Blockgraph’s Instant Audiences Offers Relief from Ad Tech Complexity
‘What we’re launching today is not a new product. It’s not a new feature. It’s a fundamentally different way of operating,’ says Blockgraph’s Jason Manningham

Ad tech makes doing some things too difficult, according to Jason Manningham, CEO of Blockgraph.
At Blockgraph’s Converge event during Advertising Week in New York, Manningham asserted that most marketers already know who they want to reach.
Unfortunately, the current process “takes too long, costs too much and leaks value at every single step of the process,” he said.
The result, said Manningham, is that even if you define your audience clearly and carefully “what gets delivered back is layered through ID mesh tables, opaque systems and various activation paths that water down your clearly defined audience into some version of that.”
He asked “what if the system actually listened?”
The solution, Manningham said, is Blockgraph's Instant Audiences. “What we’re launching today is not a new product. It’s not a new feature. It’s a fundamentally different way of operating. It’s a better way.”
All an advertiser needs to do in order to reach local households is tell Instant Audiences who they want to reach and the system does the rest. It’s as simple as “Say it and reach it,” Manningham said.
Initiating a search for an audience can be as simple as typing in a business’ website URL. The agentic AI system figures out the rest: where stores are located, which households are near those locations and which neighborhoods are most likely to convert almost instantly. It also spits out marketing intelligence about those consumers that the marketer can use to sharpen their messaging based on information including Census data.
For example, you could ask for eco-conscious neighborhoods in Detroit with young families if you’re launching a new electric vehicle.
If the advertiser wants to make changes in the audience, by adding say income qualifiers or seeking households around under performing stores, they just tell the system that in natural, human language, and a new audience is returned.
Those audiences can be activated with any premium video platform that can read the Blockgraph IDs. That includes FreeWheel, Comcast’s ad tech platform, which works with most linear networks and many streamers, plus Comcast Advertising and Charter Communication’s Spectrum Reach. (Blockgraph is owned by Charter, Comcast NBCUniversal and Paramount.)
Having a system as simple as Instant Audiences should help TV compete with digital for local advertising.
“We are committed to providing our local advertisers new ways to create audiences that enable localized reach and simplify activation to reach their potential customer,” said Dawn Williamson, chief revenue officer, media solutions at Comcast Advertising. “Instant Audiences represents a major step forward by bringing the power and ease of AI and the certainty of deterministic identity to localized targeting—all while protecting consumer privacy.”

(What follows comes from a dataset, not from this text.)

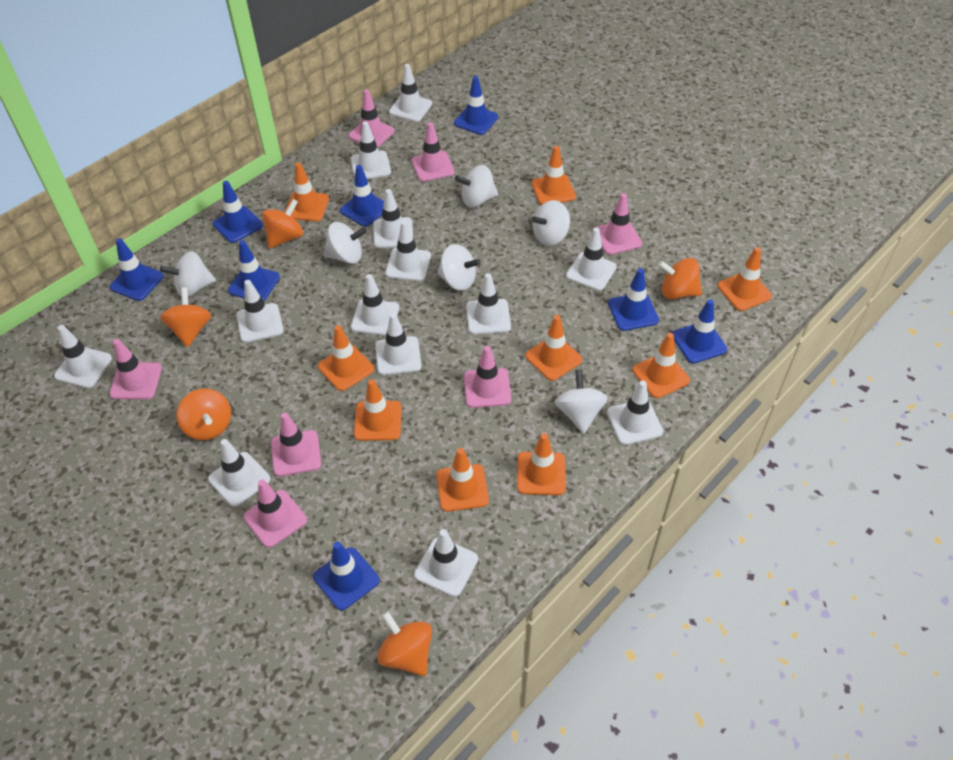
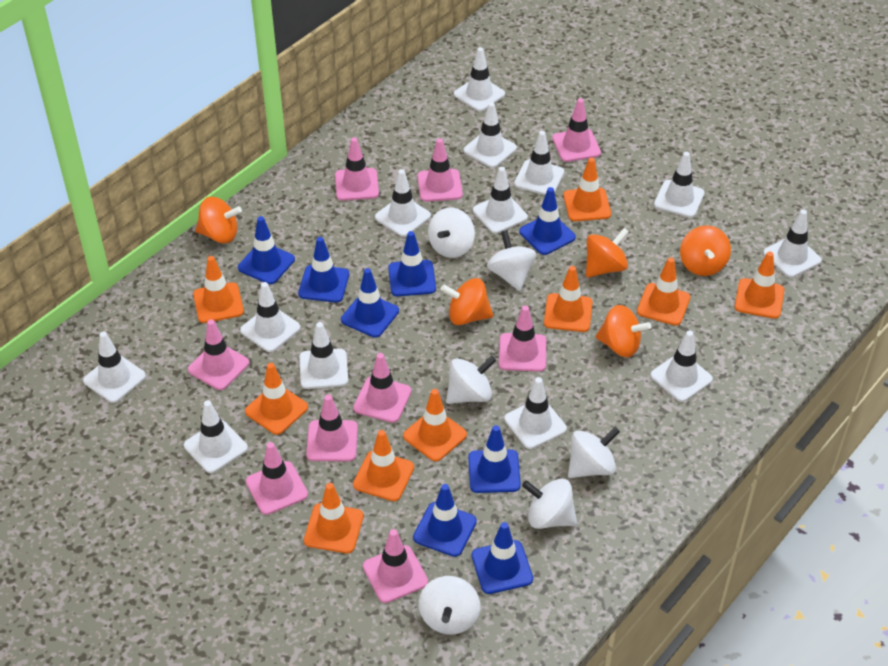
pink traffic cone: [109,339,162,399] [243,480,307,548] [271,413,321,477] [348,89,395,148] [412,122,455,182] [464,346,511,408] [595,193,642,255] = 7 -> [188,319,249,390] [246,442,308,515] [306,395,358,461] [335,137,379,201] [353,353,411,423] [363,529,428,603] [417,138,463,202] [499,306,546,372] [552,98,601,162] = 9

“We are focused on making it easier and more effective for local businesses to advertise on TV and streaming platforms,” said Dan Callahan, senior VP and chief revenue officer at Spectrum Reach. “With tools like Instant Audiences, these advertisers can make data-backed decisions, fast, with the same quality tools and data usually reserved for larger advertisers.”
Manningham added that Blockgraph didn’t build the Instant Audiences for itself and its clients.
“We built it for everyone in the industry. It’s open, it’s modular, it’s API ready. If you build campaigns, we want to work with you. If you activate campaigns, we want to work with you,” he said.